Federal Employee Groups Disappointed but Not Dejected by Trump’s Election
Unions and employees say working with new administration is the best path forward.
Federal employees and their unions expressed disappointment with the results of the presidential election, but vowed to work with the incoming administration to protect their interests and enact positive change in government.
President-elect Donald Trump has vowed to eliminate “stupid people” from government and reduce the size of the federal workforce, and virtually all federal employee unions endorsed his opponent, Hillary Clinton. Still, the groups claim they are not yet in “panic mode,” and feds interviewed by Government Executive maintained their commitments to their careers and agency missions.
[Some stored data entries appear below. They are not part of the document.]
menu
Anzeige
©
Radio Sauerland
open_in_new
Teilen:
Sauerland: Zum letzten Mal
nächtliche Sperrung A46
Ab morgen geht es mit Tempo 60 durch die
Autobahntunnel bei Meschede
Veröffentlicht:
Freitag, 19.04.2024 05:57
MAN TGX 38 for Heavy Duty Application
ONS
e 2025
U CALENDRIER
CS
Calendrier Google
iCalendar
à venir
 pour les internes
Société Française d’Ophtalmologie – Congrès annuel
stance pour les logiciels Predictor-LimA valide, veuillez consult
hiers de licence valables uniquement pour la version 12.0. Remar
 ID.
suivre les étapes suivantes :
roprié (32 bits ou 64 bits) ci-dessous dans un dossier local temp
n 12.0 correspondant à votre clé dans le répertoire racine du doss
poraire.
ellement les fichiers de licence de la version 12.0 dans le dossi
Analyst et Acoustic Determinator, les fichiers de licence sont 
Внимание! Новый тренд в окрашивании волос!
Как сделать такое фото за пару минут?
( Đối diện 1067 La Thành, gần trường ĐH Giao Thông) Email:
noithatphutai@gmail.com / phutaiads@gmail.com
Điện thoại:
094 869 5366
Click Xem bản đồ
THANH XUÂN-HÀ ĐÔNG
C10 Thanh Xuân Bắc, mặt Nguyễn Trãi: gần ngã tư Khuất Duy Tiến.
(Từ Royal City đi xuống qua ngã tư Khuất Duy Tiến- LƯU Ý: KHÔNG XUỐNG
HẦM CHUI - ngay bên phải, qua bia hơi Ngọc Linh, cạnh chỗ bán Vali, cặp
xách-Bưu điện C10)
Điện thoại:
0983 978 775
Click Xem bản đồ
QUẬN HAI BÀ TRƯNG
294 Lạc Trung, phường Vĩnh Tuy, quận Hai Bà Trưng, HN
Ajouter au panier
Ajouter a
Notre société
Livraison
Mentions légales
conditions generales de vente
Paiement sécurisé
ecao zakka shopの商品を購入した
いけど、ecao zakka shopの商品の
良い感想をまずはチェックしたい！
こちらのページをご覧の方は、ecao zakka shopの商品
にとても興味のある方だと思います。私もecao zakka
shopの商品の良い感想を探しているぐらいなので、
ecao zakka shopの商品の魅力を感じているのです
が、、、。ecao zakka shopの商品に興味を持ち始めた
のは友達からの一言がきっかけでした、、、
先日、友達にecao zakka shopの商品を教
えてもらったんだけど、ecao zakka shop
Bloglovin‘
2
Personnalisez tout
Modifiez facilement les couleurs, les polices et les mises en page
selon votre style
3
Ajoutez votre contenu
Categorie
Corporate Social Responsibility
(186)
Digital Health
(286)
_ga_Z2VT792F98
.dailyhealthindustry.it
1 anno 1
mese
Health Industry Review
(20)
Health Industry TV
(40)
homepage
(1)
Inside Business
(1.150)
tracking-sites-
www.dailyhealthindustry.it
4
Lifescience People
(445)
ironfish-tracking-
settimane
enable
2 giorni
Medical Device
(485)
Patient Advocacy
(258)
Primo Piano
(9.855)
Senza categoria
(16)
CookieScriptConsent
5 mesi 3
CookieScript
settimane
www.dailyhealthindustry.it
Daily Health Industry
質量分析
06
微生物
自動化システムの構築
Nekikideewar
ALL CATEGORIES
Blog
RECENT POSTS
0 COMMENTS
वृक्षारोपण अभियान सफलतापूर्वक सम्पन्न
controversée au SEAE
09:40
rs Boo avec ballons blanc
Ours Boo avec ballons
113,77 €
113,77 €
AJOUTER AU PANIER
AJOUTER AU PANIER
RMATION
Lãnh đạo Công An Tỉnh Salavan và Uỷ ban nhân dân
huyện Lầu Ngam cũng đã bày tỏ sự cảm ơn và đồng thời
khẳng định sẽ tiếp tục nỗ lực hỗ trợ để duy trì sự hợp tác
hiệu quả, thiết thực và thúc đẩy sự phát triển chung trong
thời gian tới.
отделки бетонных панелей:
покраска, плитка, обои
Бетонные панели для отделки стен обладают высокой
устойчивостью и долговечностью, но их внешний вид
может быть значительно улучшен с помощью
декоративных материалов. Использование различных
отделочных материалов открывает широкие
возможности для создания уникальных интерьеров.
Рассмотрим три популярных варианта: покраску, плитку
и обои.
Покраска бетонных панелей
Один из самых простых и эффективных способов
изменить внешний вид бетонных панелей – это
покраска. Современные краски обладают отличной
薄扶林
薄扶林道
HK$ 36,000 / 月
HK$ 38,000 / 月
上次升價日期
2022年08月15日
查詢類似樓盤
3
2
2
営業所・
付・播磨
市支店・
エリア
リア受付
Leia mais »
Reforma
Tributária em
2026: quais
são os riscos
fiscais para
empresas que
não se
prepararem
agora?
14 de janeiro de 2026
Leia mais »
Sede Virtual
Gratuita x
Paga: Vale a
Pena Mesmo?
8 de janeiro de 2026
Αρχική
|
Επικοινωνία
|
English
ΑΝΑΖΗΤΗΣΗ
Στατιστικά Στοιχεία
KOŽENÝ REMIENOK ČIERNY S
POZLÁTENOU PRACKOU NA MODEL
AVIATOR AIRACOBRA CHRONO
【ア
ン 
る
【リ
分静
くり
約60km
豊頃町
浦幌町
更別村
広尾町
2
“Federal employees will face a number of challenges ahead,” acknowledged Tony Reardon, president of the National Treasury Employees Union. He added, however, that the union will “advocate for federal workers so that they can focus on serving the public.”
He vowed to “educate Congress and the new administration” on the work federal employees do, and to advocate for proper staffing and funding. Trump has said he will institute a governmentwide hiring freeze, with some exceptions, on his first day in office.
J. David Cox, president of the American Federation of Government Employees, also said he will reach out to the president-elect.
“We will work with the Trump administration on areas of common ground, as we have with every administration for generations,” Cox said. “AFGE will continue to fight for workers’ rights and for the programs and services government employees deliver for the American people. That never changes no matter who sits in the White House."
He added the American people have spoken and feds will “continue to carry out their missions under the Constitution and the law.”
Federal employees in downtown Washington, D.C., expressed a similar sentiment.
Chris Royster, an Environmental Protection Agency employee, said he was “shocked,” “saddened” and “disappointed” by Trump’s election. He added, however, it would be “foolish” to leave government service because of a new president. After “years invested in government,” he said, he did not want to jeopardize his career over one election.
A Smithsonian Institution employee who has worked in government for seven years said he was “shocked” by the results and “scared for what this means for our country.” Still, he said, he said he was “not there yet” as far as refusing to work in a Trump administration, but didn’t rule it out.
“I don’t know what’s going to become a target now, and that’s a scary prospect,” he said.
A Customs and Border Protection employee who has served in government for 28 years said Trump’s election “sucked,” but ultimately it “doesn’t affect [her job] that directly.”
Bill Dougan, president of the National Federation of Federal Employees, said his union was “disappointed” in the results, and with Republicans holding both chambers of Congress he expects “a lot of legislation and initiatives involving the workforce.” He added Trump’s government reform proposals “can be very problematic.”
“It’s going to be a challenge in many respects,” Dougan warned. He noted there could be a silver lining, as Trump has pledged to boost funding at the departments of Defense and Veterans Affairs.
Dougan said NFFE will get to know and work with the “new cast of characters” elected to Congress and convince critics who want to cut government that it “is not good business.”
Bill Valdez, president of the Senior Executives Association, said his organization would be on “high alert” as Trump enters office, and will attempt to inform the new administration of the necessity of a strong civil service.
Dougan expected turbulence ahead, but was not discouraged about the future.
“It’s going to make our job a little bit tougher, but we’re just going to have to roll up our sleeves and get busy and continue to do the jobs we’ve been doing,” he said.